New Fangled Voting Causes Delays and Frustration
In what Mayor Michael Bloomberg called a “royal screw-up” many voters found the new and supposedly easier voting method nothing but trouble. Although the mayor himself did not vote in Tuesday’s primaries because he is neither a registered Democrat or Republican, reports of delays and confusion reached Bloomberg, invoking his unhappy response, adding that the situation was disturbing and “completely unacceptable.”
New York is the last state to comply with federal law requiring voting to be made as simple as possible. Replacing the 80 year old “lever pulling” voting of old and switching to dot-filled ballots and scanners was easy for most voters, but for others it was a frustrating activity fraught with delays and confusion. According to the Election Protection Coalition, a non-partisan group which monitors polling places, at least 10 voting sites of the over 1300 polling places in the city experienced problems of one kind or another.
Most of the trouble seemed to be centered on setting up the polling sites, causing delays anywhere from 15 minutes to 2.5 hours. Scanners sometimes broke down, and in one case the screen flashed an error message after each vote was scanned. The Board of Elections was allotted $77 million from the city to insure the smooth transition to the new system. A disappointed Mayor Bloomberg commented that, “There is a total absence of accountability for how the board performs on Election Day because the board is a remnant of the days when Tammany Hall ran New York,” referring to the Democratic Party machine that ran city politics for generations before vanishing in the 1960s.

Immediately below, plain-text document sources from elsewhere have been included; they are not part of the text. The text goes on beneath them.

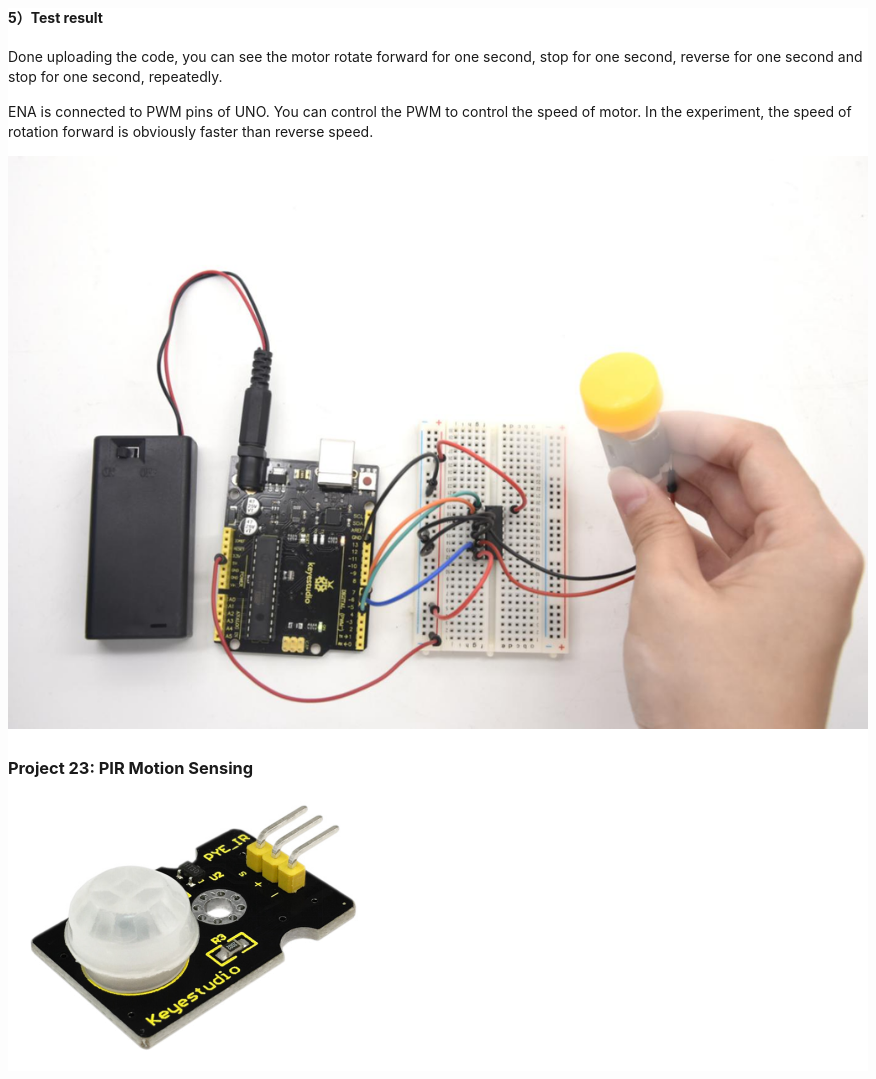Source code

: 

#### **5）Test result**

Done uploading the code, you can see the motor rotate forward for one second, stop for one second, reverse for one second and stop for one second, repeatedly.

ENA is connected to PWM pins of UNO. You can control the PWM to control the speed of motor. In the experiment, the speed of rotation forward is obviously faster than reverse speed.

![](media/93063d2c3bdb9b1a552d11aa7d53d169.jpeg)

### Project 23: PIR Motion Sensing

**![](media/ce608db25742f19fdf6eceda756a59d9.png)**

The new-fangled voting system is New York’s response to the Help America Vote Act, which itself was a response to the problematic voting in Florida during the 2000 presidential elections. HAVA’s goal was to simplify voting so as to prevent such problems like what happened in Florida, which required a costly ballot recount and whittled away at much of the trust American’s feel towards the entire electoral system. New York’s venerable lever machines were deemed not ‘simple’ to use for people with disabilities and it also offered no paper trail just in case there should be a dispute of the outcome. Hopefully there will be an improvement in performance at the next election.